### YOUR INSTRUCTIONS:
Output exactly, in the material below, the lines from the one with "Table 2. Summary" through the one with "Figure 6. Classification". Omit all pictures.
*** Opening of INPUT FOR THIS TASK ***
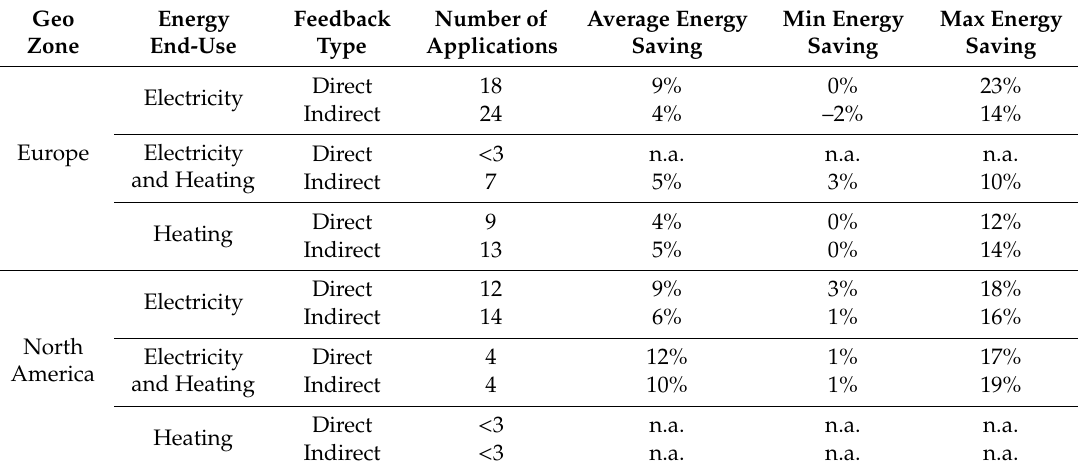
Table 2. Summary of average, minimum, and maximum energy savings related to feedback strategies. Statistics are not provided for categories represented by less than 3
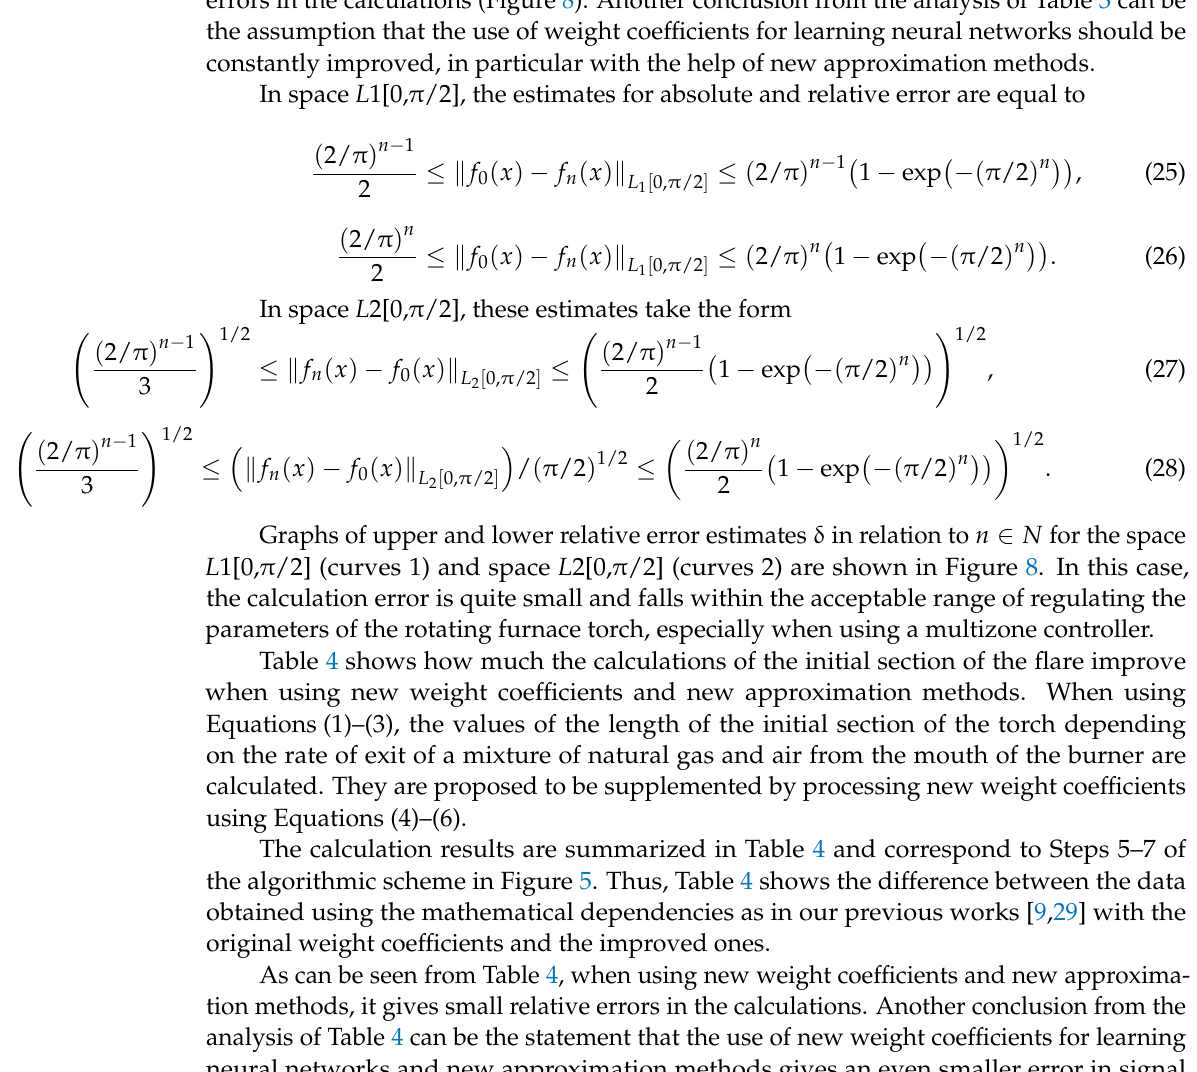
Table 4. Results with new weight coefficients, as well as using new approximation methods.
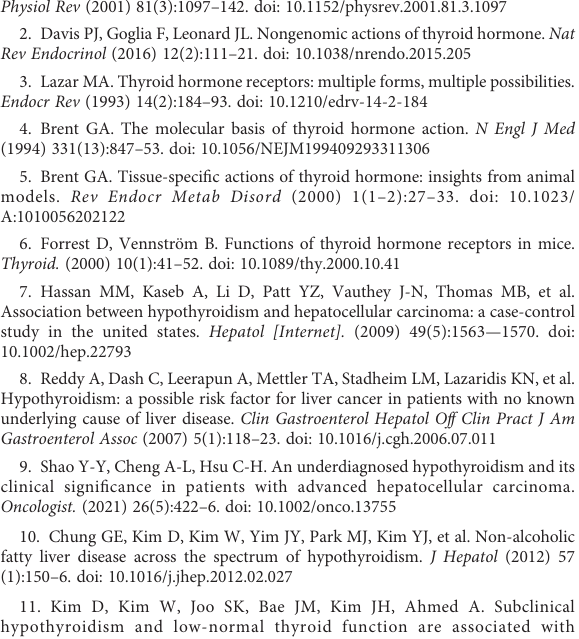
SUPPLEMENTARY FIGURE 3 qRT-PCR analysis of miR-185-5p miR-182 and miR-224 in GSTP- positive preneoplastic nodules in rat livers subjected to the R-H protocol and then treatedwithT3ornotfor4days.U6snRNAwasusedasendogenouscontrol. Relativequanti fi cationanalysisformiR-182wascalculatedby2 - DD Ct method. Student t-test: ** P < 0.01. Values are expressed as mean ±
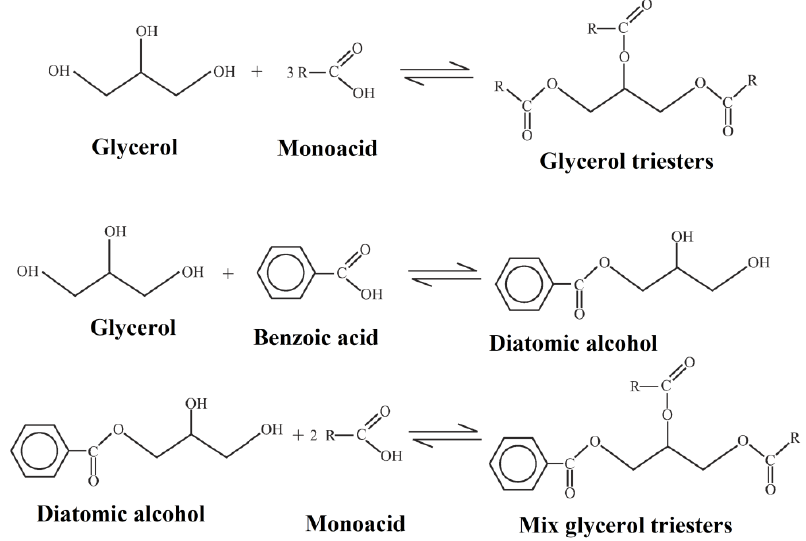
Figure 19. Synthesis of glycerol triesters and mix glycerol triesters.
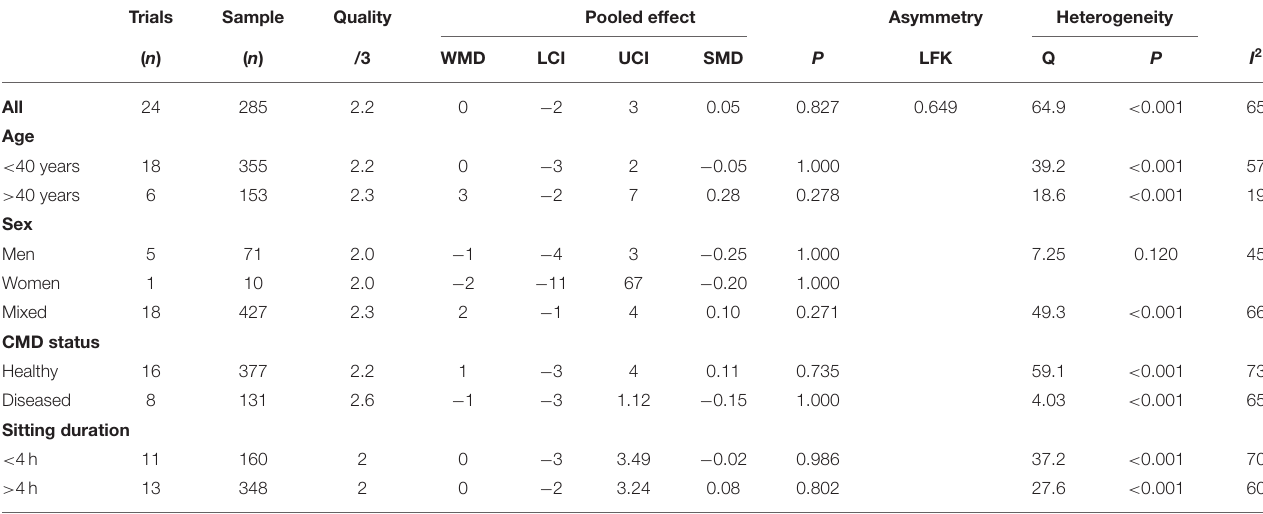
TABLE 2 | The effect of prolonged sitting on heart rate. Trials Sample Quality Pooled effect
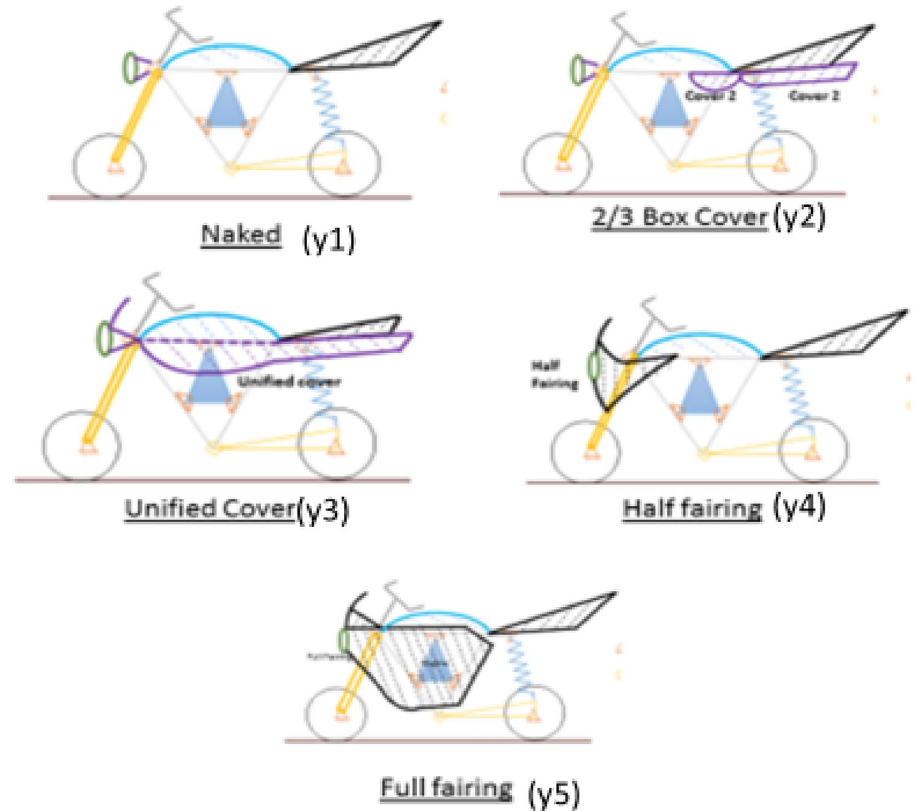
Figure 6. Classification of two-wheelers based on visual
*** Close of INPUT FOR THIS TASK ***
*** Opening of INPUT FOR THIS TASK ***
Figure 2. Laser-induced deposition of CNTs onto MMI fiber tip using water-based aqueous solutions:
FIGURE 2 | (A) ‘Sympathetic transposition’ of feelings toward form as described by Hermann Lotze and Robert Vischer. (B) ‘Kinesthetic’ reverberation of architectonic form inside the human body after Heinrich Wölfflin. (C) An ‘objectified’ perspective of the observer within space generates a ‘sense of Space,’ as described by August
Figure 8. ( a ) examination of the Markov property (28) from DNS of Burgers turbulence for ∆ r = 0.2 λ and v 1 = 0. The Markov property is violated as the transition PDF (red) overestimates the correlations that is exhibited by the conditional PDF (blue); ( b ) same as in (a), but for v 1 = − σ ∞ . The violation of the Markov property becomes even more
*** Close of INPUT FOR THIS TASK ***
### EXERCISE SOLUTION:
Table 2. Summary of average, minimum, and maximum energy savings related to feedback strategies. Statistics are not provided for categories represented by less than 3
Table 4. Results with new weight coefficients, as well as using new approximation methods.
SUPPLEMENTARY FIGURE 3 qRT-PCR analysis of miR-185-5p miR-182 and miR-224 in GSTP- positive preneoplastic nodules in rat livers subjected to the R-H protocol and then treatedwithT3ornotfor4days.U6snRNAwasusedasendogenouscontrol. Relativequanti fi cationanalysisformiR-182wascalculatedby2 - DD Ct method. Student t-test: ** P < 0.01. Values are expressed as mean ±
Figure 19. Synthesis of glycerol triesters and mix glycerol triesters.
TABLE 2 | The effect of prolonged sitting on heart rate. Trials Sample Quality Pooled effect
Figure 6. Classification of two-wheelers based on visual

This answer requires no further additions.